═══ EXERCISE INPUTS ═══

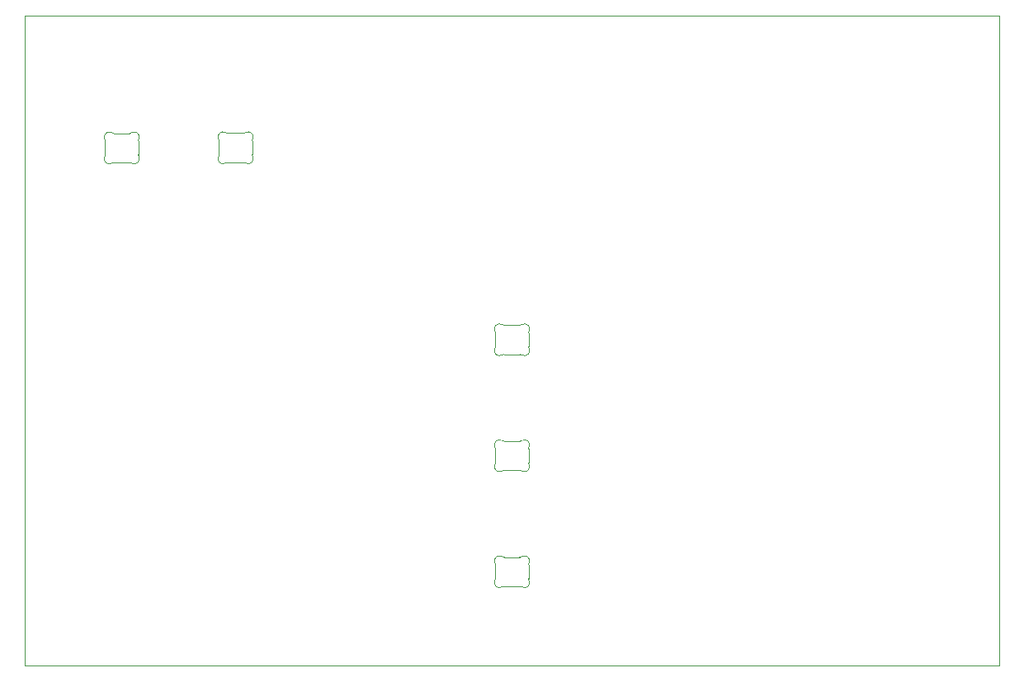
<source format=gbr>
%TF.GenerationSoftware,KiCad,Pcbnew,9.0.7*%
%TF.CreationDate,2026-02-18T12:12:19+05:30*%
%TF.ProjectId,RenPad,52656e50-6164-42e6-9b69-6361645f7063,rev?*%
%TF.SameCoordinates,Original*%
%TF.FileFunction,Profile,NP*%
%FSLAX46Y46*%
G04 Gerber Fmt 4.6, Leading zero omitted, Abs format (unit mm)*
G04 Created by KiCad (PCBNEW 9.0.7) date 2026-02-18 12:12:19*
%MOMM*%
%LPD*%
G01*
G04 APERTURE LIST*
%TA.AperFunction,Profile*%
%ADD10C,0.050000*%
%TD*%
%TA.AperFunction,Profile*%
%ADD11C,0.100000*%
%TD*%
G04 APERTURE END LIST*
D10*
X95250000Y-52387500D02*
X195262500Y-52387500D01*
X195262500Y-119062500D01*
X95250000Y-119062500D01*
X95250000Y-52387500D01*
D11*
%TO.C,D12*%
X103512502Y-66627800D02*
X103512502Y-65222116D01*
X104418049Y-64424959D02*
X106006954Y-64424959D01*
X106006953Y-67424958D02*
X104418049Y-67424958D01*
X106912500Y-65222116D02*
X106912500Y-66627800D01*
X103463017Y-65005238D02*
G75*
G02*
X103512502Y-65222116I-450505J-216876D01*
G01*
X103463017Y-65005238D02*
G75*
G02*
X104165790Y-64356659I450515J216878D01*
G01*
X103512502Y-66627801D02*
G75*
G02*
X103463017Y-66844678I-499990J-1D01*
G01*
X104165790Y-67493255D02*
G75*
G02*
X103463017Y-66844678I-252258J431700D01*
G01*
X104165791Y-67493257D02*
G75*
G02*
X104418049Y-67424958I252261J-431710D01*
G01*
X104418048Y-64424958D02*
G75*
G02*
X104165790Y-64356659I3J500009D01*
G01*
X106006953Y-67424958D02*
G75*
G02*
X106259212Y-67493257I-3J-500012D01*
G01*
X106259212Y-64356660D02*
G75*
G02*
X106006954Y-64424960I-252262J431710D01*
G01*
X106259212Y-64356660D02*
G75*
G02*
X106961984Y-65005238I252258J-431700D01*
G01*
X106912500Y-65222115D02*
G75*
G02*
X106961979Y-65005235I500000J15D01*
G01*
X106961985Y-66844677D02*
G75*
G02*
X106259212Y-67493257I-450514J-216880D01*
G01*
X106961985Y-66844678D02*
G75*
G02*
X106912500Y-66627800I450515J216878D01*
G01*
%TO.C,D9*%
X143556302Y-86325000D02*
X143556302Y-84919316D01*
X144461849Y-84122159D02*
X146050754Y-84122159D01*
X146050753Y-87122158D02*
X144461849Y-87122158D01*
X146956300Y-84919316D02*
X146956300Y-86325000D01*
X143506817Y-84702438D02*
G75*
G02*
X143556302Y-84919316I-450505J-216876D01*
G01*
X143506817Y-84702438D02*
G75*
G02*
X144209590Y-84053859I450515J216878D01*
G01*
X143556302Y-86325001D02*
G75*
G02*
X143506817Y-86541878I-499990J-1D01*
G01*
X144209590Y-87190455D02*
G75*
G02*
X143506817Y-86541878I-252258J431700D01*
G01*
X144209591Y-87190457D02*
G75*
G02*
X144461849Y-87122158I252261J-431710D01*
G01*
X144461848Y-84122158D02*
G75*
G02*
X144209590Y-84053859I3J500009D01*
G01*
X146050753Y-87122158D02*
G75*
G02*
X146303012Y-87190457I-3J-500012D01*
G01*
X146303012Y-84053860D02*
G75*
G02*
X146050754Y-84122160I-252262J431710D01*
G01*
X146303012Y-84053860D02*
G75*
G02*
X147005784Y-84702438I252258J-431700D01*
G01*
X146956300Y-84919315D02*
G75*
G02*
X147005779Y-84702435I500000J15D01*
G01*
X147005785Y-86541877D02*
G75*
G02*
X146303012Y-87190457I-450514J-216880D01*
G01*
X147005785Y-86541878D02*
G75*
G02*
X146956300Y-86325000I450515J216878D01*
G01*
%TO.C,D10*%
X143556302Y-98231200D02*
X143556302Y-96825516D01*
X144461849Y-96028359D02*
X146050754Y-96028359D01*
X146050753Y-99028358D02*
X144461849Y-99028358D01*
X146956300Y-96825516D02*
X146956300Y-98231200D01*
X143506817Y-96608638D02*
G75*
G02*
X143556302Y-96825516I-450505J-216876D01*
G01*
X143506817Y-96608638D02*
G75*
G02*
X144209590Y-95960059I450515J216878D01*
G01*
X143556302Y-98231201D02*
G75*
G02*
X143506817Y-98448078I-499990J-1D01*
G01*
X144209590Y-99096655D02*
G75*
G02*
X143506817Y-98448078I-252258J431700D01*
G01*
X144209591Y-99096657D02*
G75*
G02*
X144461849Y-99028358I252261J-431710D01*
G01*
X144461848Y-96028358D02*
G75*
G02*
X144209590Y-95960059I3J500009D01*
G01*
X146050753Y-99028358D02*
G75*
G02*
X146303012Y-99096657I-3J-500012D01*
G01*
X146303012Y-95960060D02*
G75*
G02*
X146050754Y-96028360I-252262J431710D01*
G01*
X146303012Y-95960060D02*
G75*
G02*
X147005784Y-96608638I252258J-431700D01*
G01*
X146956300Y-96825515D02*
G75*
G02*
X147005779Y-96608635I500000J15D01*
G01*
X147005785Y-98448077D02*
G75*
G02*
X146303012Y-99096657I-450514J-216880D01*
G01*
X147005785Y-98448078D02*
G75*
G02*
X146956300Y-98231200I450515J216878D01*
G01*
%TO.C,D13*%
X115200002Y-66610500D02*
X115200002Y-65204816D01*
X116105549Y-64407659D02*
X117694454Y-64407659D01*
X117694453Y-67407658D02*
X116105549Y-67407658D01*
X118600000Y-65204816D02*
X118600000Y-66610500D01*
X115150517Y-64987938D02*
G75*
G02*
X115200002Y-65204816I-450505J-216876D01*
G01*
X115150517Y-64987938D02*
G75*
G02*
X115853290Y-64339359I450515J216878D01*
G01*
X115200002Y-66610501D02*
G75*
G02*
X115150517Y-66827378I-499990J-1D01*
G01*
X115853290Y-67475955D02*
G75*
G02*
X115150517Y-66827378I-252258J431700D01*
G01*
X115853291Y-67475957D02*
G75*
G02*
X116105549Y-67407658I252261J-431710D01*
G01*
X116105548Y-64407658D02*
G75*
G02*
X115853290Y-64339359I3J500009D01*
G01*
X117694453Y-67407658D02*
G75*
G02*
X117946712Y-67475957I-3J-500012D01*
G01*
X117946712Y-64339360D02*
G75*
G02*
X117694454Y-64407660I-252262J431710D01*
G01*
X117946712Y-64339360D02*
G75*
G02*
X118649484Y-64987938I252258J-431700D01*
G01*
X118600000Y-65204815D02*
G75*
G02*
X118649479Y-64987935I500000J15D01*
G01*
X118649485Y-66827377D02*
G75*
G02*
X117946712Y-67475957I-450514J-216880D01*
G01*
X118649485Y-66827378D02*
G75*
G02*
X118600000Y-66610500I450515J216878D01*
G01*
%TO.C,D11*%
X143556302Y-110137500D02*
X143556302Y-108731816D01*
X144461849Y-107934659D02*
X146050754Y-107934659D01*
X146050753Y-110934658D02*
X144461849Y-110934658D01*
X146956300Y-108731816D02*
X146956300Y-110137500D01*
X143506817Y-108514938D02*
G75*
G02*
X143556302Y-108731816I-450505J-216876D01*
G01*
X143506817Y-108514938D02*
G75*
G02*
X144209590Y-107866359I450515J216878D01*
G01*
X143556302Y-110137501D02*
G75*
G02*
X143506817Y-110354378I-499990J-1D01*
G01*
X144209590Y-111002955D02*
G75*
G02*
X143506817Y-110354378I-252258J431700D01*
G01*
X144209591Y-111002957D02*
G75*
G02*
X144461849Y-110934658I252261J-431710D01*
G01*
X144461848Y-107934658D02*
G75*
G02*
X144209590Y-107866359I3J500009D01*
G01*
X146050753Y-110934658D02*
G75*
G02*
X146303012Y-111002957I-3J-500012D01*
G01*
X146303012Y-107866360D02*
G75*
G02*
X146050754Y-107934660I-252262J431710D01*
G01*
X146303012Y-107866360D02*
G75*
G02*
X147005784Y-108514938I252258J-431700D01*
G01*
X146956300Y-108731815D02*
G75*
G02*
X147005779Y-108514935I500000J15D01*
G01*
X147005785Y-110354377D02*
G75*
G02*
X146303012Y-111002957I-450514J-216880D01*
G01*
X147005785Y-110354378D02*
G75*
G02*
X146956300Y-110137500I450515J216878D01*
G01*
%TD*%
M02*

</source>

═══
═══ EXERCISE INPUTS ═══

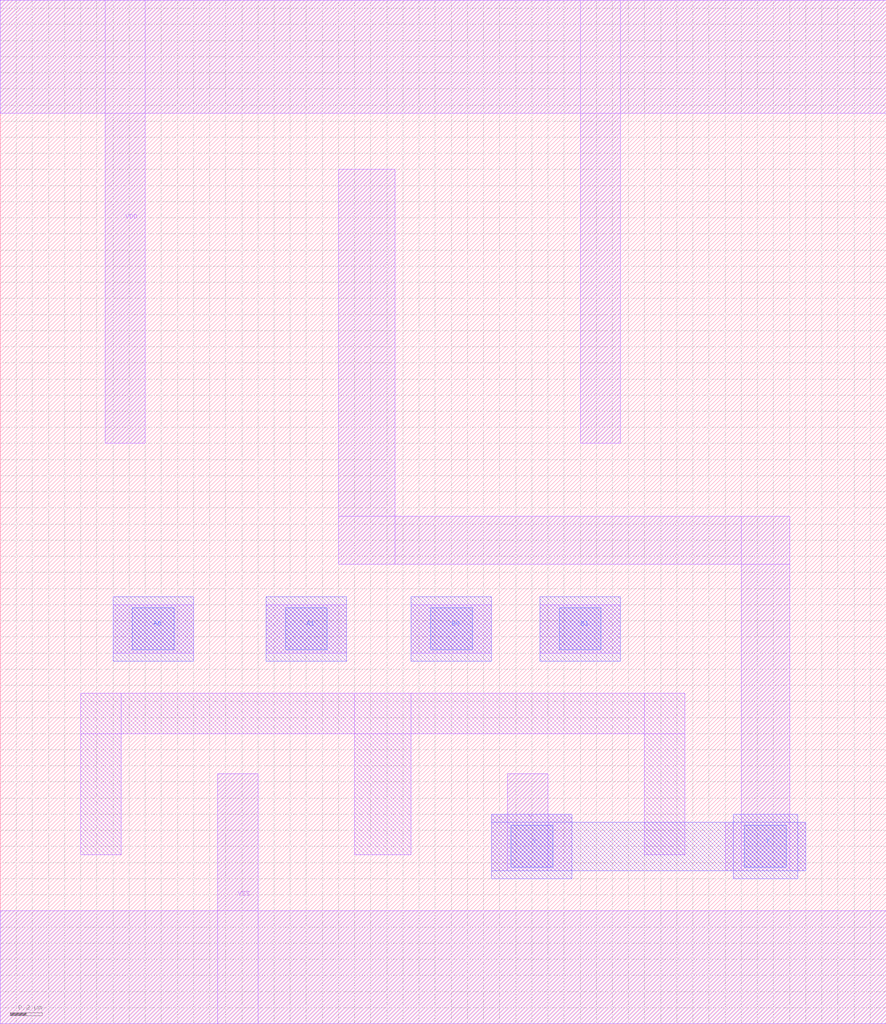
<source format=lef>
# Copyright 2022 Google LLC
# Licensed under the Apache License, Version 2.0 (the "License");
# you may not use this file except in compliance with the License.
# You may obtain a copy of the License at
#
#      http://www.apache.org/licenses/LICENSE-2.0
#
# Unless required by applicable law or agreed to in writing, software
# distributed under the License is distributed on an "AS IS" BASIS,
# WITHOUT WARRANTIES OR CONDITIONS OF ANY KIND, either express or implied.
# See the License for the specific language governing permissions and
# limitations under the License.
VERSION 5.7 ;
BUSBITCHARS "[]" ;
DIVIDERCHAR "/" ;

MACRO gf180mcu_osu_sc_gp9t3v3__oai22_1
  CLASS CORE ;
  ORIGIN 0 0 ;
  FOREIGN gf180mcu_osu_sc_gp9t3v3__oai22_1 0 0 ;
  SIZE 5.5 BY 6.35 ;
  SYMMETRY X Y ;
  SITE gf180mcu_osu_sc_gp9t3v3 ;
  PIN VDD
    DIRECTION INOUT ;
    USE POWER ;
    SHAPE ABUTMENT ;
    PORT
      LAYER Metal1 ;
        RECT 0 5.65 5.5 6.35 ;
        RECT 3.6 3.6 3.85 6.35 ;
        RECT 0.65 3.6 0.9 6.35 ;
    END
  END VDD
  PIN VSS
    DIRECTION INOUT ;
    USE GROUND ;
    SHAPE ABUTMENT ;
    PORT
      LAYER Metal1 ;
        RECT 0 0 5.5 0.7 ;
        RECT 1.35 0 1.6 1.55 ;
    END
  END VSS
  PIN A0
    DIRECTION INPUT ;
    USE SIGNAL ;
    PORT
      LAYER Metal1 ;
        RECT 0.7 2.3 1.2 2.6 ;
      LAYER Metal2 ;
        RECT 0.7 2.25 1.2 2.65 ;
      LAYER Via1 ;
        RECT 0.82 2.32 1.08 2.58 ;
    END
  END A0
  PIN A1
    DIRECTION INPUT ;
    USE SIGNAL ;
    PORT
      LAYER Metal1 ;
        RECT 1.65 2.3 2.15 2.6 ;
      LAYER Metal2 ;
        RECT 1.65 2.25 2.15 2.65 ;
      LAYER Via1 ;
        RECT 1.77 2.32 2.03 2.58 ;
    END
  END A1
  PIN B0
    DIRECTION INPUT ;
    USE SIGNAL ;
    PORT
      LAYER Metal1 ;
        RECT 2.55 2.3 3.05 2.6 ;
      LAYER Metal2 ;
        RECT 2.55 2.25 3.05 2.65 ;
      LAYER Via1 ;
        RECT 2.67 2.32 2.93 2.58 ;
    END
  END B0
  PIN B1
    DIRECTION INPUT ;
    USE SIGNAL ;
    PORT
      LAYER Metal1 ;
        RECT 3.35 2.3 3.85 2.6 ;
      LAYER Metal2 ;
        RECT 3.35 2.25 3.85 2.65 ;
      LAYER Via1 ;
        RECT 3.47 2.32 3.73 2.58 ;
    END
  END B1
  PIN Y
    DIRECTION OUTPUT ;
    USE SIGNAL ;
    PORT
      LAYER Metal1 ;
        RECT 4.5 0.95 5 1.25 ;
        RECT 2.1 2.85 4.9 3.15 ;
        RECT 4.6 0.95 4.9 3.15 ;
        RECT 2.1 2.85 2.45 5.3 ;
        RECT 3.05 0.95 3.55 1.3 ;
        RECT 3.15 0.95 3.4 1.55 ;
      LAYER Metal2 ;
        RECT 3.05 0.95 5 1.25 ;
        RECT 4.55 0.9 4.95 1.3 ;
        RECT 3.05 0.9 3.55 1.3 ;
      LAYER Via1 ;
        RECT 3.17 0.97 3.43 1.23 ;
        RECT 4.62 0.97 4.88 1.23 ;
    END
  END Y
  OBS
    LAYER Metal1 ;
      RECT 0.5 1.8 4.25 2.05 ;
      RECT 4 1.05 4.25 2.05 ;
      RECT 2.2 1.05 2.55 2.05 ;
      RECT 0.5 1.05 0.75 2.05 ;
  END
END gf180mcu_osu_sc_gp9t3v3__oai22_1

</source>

═══
═══ EXERCISE INPUTS ═══

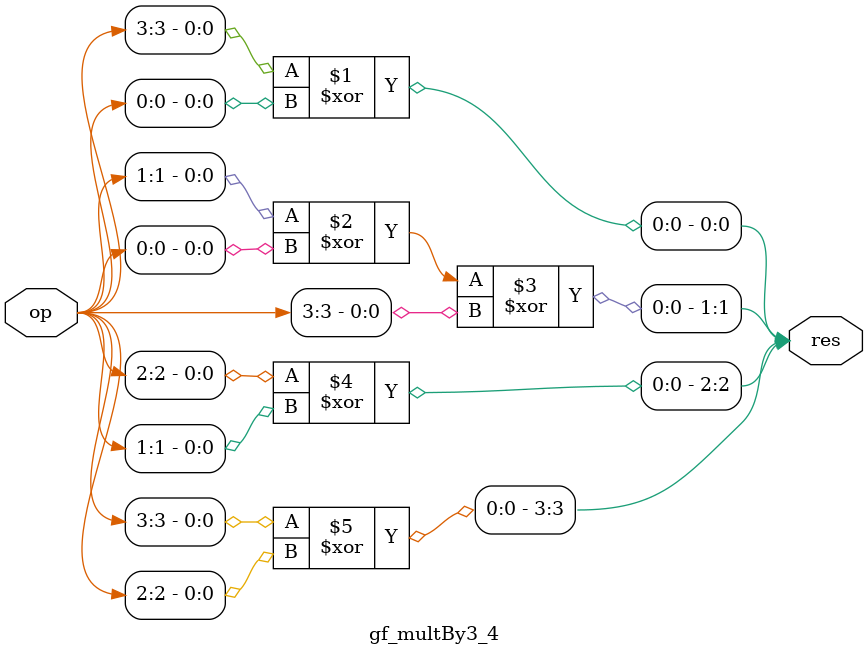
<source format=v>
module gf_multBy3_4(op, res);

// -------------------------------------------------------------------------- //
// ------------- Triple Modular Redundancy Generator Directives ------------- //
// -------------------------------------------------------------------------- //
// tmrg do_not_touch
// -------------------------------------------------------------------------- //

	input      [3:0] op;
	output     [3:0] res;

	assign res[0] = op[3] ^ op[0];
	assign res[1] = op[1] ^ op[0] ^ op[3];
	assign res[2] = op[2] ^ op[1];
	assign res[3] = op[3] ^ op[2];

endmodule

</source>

═══

* _WORK INSTRUCTIONS_: Filter the records above and return every line that holds the word "under".

* _WRITTEN SOLUTION_:
# Licensed under the Apache License, Version 2.0 (the "License");
# distributed under the License is distributed on an "AS IS" BASIS,
# limitations under the License.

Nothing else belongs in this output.